■ ACTION ITEM ■
Transcribe nothing except the lines below that run from the one with "Samo pravi intelektualci mogu" to the one with "הבוקר המוקדמות שהתחילה המתקפה מתנדב", ends included, and do not copy any picture.

── RECORDS FOR THIS TASK ──

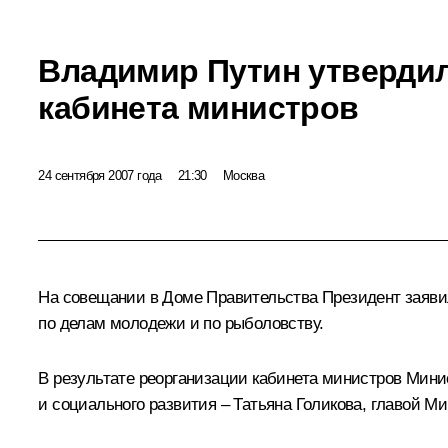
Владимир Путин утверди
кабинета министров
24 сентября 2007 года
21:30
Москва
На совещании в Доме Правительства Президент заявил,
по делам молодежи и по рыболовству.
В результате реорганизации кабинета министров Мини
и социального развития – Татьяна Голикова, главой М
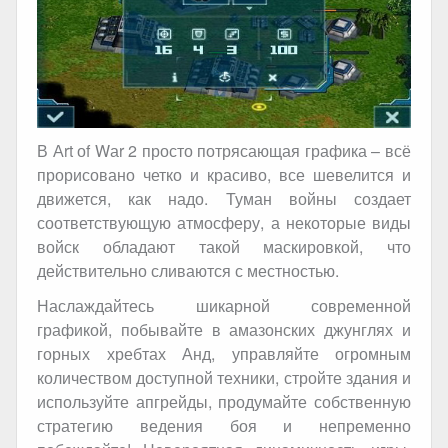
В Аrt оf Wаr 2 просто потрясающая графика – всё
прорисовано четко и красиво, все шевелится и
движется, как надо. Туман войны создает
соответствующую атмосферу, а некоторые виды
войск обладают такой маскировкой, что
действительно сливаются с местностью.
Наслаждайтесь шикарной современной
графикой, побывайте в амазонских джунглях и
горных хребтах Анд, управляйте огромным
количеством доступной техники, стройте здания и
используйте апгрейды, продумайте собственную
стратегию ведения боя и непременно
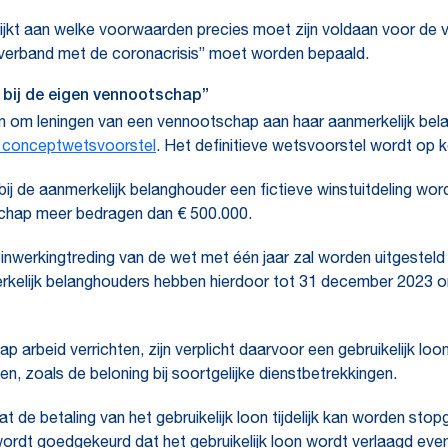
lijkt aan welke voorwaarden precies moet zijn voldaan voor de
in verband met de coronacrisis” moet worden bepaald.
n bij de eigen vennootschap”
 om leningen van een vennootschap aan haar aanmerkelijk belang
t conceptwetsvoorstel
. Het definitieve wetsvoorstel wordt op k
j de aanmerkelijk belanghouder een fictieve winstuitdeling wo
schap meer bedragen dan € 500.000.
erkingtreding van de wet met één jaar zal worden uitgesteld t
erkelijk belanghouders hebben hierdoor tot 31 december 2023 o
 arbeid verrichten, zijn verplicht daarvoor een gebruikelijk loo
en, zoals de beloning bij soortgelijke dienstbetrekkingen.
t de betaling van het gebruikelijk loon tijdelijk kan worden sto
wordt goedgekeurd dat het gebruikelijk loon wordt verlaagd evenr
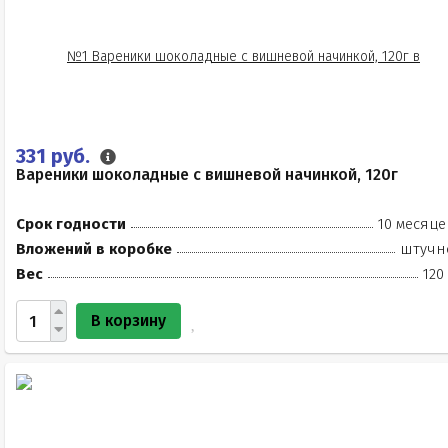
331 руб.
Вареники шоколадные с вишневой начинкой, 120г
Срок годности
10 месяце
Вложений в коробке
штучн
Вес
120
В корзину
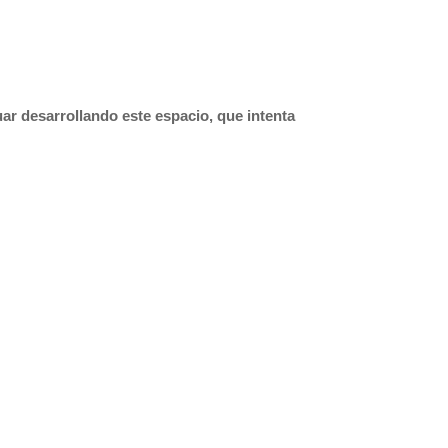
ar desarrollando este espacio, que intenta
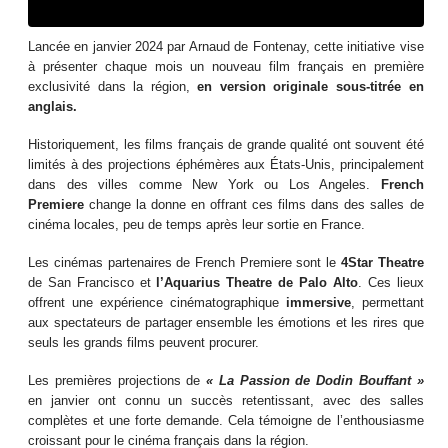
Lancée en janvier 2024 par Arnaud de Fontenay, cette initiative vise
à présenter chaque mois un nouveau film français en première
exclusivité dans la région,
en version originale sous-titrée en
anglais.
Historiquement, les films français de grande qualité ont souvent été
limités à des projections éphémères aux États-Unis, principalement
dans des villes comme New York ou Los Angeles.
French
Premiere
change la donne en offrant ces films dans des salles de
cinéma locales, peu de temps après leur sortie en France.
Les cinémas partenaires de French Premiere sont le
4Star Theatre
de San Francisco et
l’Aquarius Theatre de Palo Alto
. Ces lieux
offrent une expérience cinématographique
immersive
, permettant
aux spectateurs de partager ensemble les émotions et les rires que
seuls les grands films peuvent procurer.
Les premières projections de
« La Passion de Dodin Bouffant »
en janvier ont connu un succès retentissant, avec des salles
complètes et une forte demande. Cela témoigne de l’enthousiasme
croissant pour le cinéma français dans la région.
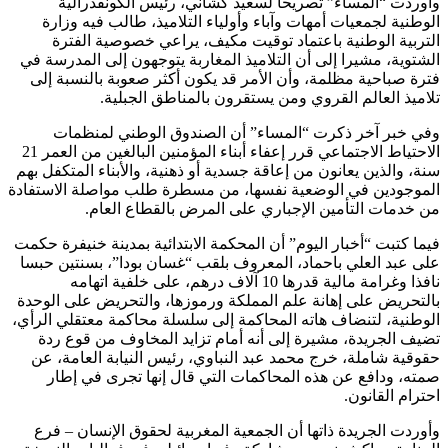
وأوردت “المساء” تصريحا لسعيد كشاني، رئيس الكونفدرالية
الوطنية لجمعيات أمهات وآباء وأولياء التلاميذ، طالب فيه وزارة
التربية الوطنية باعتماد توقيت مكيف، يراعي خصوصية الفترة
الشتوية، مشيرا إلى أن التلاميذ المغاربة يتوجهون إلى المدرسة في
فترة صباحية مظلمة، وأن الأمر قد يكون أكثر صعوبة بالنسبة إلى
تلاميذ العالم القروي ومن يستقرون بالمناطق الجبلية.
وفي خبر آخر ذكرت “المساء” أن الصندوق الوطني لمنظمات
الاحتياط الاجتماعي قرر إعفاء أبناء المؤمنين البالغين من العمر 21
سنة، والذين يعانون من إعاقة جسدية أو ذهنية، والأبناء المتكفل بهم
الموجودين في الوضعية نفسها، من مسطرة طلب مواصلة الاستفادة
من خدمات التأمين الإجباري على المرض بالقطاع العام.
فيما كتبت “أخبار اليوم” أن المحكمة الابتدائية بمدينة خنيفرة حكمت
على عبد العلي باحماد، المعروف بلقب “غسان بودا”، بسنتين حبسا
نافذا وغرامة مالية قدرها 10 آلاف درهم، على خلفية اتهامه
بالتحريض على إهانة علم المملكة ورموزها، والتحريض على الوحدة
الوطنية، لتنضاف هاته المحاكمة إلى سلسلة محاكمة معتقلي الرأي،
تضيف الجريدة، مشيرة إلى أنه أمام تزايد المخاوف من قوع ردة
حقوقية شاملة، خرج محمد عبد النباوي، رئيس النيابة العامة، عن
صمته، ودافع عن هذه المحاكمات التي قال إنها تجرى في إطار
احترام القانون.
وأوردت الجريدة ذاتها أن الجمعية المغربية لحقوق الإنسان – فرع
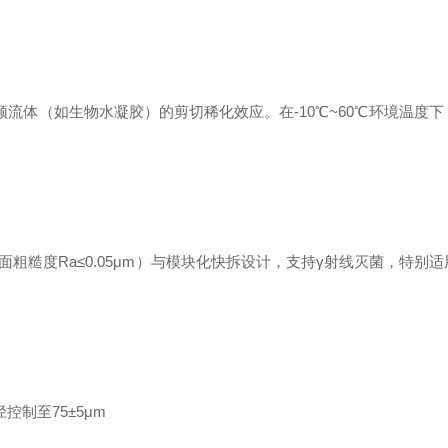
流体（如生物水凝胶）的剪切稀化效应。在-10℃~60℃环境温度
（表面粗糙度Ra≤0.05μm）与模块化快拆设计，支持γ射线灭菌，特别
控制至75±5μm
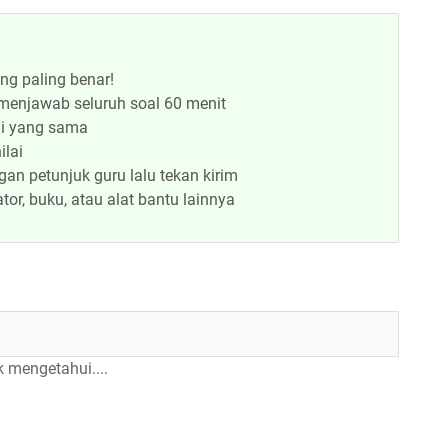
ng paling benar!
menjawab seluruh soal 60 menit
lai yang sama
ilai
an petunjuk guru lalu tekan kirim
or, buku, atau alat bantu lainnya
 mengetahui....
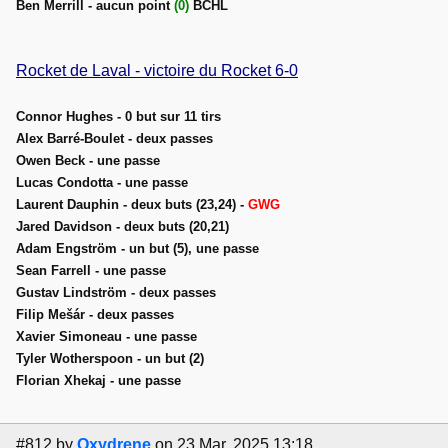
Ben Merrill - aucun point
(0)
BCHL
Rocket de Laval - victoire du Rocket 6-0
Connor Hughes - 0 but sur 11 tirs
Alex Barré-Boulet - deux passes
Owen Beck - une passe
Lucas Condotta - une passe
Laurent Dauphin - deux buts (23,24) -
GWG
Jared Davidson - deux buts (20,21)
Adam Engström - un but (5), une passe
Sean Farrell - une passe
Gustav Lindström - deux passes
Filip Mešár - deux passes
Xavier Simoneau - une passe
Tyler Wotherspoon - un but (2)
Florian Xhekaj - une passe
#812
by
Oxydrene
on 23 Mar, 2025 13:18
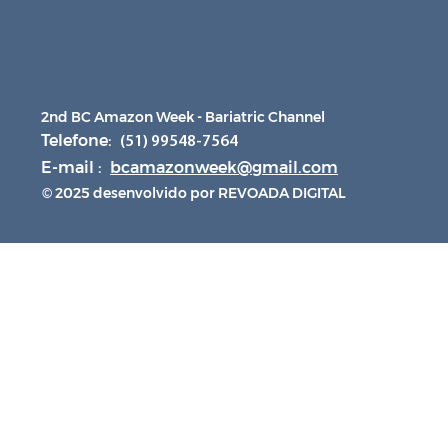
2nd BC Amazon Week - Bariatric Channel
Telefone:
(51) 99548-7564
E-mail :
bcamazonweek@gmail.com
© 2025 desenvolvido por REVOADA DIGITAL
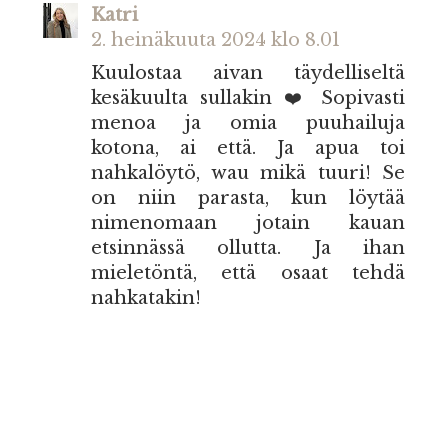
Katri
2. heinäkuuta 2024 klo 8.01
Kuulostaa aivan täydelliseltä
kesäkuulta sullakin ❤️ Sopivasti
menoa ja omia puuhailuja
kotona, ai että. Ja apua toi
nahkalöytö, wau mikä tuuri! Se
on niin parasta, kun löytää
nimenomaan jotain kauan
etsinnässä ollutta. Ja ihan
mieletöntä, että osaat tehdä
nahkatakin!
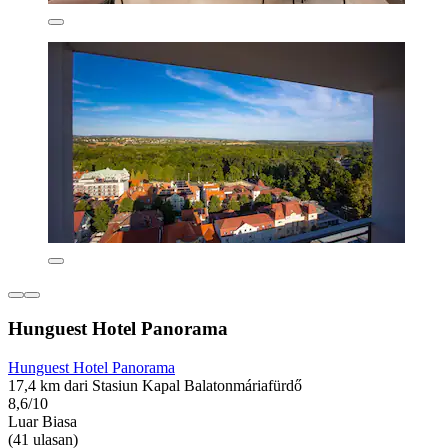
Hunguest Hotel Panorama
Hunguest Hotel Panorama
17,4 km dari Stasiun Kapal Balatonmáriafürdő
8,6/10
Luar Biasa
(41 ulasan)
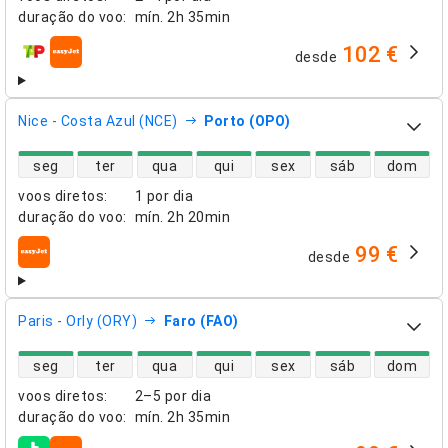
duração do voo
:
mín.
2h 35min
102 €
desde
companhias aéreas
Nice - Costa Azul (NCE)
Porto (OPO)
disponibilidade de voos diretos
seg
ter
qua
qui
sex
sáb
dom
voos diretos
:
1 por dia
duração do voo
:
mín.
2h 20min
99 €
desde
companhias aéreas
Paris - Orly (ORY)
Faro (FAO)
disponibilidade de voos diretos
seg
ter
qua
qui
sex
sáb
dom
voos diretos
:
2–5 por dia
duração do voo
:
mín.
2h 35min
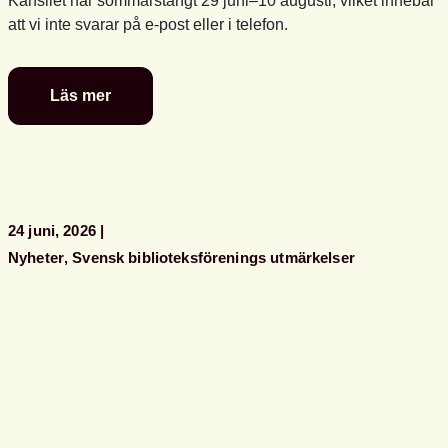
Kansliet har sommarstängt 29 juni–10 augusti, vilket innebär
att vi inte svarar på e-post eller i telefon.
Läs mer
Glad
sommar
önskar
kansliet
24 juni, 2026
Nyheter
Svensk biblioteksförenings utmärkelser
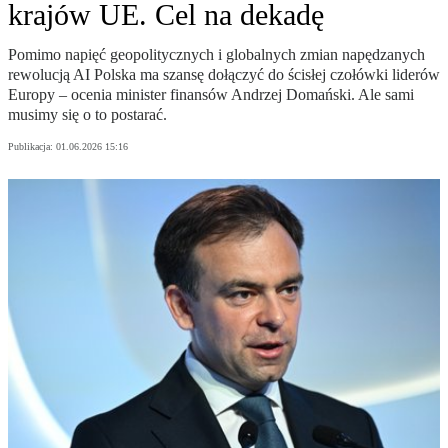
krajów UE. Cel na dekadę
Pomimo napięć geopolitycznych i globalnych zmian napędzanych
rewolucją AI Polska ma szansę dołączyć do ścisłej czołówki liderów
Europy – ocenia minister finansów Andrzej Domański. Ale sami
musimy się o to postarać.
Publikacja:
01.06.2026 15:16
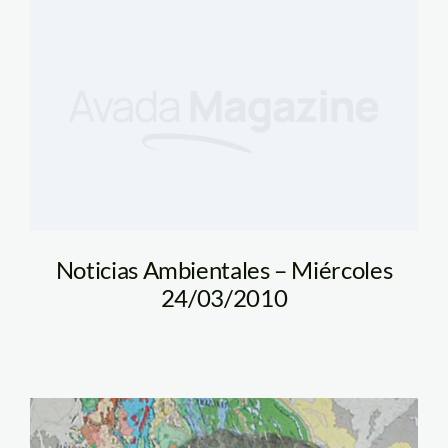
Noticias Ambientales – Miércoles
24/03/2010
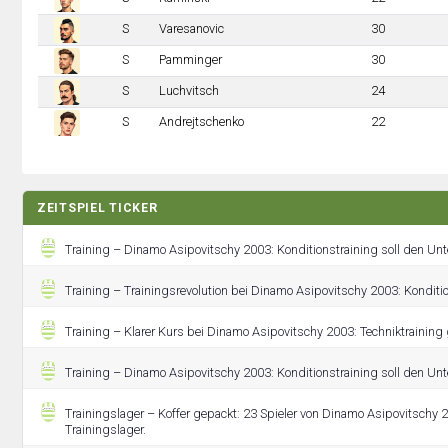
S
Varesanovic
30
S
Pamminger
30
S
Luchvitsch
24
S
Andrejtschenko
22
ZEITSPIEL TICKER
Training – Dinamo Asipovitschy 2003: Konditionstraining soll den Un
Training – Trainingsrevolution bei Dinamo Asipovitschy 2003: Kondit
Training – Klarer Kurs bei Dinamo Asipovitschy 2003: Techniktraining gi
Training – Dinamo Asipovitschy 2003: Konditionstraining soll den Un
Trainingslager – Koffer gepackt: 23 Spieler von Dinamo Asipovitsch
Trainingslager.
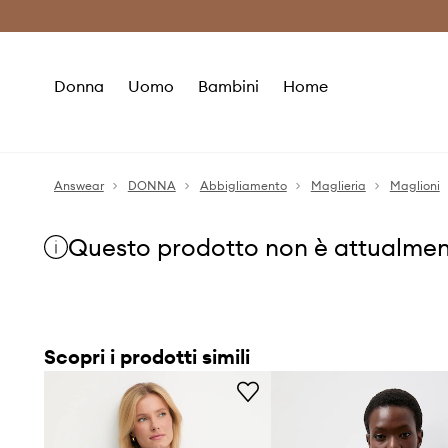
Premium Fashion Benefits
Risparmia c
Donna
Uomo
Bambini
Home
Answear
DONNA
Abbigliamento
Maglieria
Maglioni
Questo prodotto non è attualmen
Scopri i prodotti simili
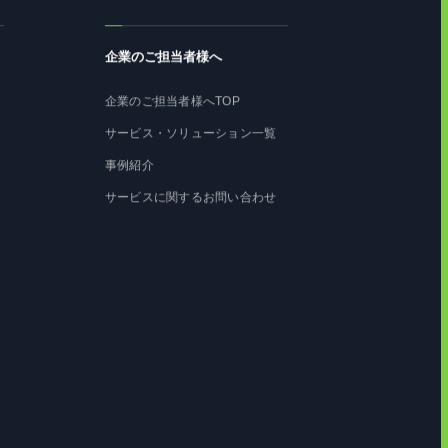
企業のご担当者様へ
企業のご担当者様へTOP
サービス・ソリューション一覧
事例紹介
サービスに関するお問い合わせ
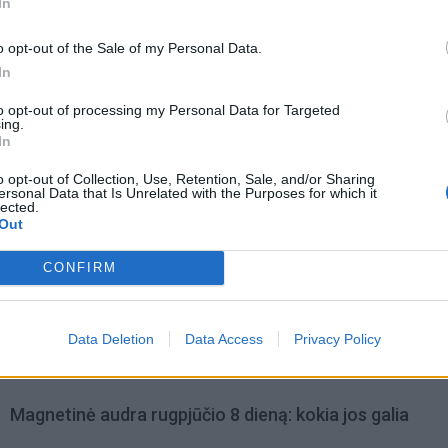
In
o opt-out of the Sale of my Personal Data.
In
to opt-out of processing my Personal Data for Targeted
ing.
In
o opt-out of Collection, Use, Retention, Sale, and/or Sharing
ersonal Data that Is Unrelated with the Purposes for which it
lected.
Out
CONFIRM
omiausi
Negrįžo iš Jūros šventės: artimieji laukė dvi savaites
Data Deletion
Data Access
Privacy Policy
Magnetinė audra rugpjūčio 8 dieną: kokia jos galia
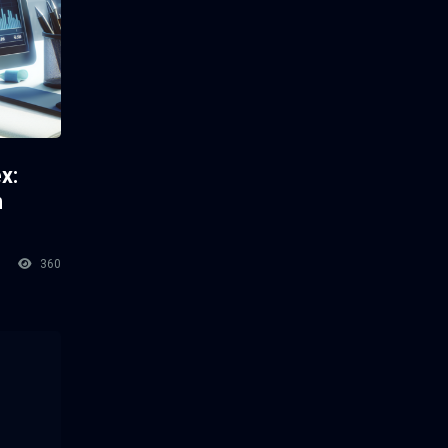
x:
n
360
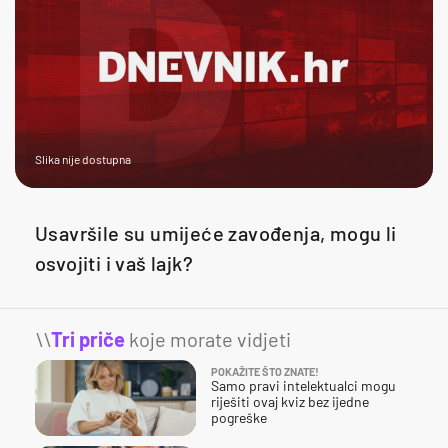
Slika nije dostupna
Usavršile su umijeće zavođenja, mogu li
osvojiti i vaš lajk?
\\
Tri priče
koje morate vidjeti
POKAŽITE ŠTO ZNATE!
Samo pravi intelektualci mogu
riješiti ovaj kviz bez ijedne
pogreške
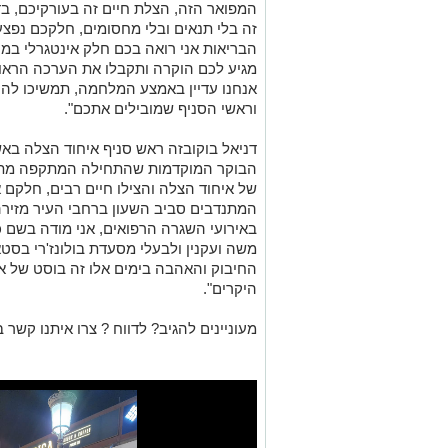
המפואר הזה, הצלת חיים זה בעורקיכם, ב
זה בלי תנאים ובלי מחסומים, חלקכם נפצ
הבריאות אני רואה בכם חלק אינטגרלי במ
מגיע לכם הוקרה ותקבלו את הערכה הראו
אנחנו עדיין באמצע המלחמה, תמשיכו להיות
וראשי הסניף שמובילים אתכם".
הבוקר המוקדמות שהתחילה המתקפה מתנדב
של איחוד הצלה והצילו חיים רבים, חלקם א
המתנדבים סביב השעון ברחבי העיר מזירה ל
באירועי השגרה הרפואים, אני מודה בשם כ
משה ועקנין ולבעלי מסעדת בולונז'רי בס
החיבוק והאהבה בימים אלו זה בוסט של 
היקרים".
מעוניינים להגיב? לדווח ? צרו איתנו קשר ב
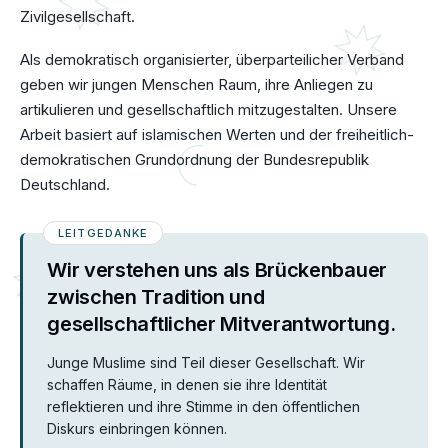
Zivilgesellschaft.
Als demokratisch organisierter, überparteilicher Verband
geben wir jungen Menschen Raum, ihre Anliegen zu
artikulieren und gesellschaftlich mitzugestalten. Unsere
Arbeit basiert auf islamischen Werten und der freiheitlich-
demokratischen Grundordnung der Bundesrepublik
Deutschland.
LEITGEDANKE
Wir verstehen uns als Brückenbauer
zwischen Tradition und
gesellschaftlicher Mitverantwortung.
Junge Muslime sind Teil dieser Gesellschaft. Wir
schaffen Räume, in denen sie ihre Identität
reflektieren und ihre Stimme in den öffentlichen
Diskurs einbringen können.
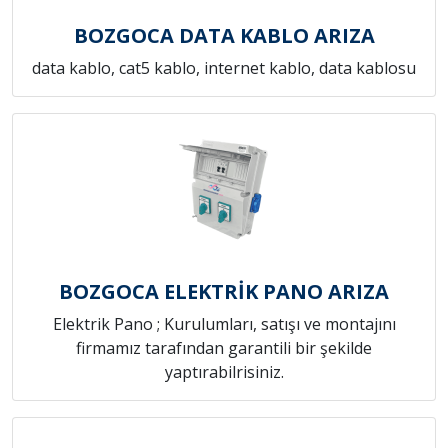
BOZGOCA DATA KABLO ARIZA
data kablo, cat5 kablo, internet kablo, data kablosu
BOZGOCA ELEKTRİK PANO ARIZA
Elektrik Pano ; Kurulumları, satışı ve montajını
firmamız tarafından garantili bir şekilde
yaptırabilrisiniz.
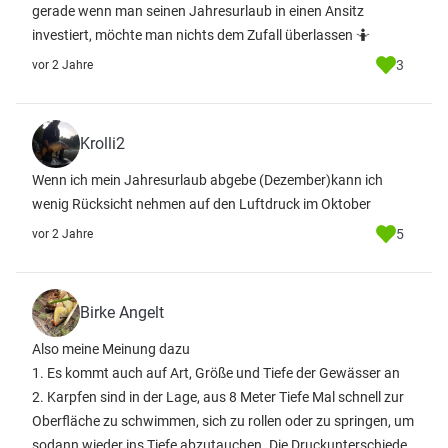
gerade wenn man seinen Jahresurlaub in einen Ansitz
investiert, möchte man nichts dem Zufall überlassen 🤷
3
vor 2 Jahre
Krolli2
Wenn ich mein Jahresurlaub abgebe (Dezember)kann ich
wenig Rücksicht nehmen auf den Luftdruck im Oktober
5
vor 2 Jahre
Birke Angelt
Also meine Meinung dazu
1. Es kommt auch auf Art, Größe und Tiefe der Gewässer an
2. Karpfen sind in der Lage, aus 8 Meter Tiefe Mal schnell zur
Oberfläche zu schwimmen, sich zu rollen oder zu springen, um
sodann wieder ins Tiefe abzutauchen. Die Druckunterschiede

───

■ OUTPUT OF THE TASK ■
Samo pravi intelektualci mogu
riješiti ovaj kviz bez ijedne
pogreške
המפואר הזה, הצלת חיים זה בעורקיכם, ב
זה בלי תנאים ובלי מחסומים, חלקכם נפצ
הבריאות אני רואה בכם חלק אינטגרלי במ
מגיע לכם הוקרה ותקבלו את הערכה הראו
אנחנו עדיין באמצע המלחמה, תמשיכו להיות
וראשי הסניף שמובילים אתכם".
הבוקר המוקדמות שהתחילה המתקפה מתנדב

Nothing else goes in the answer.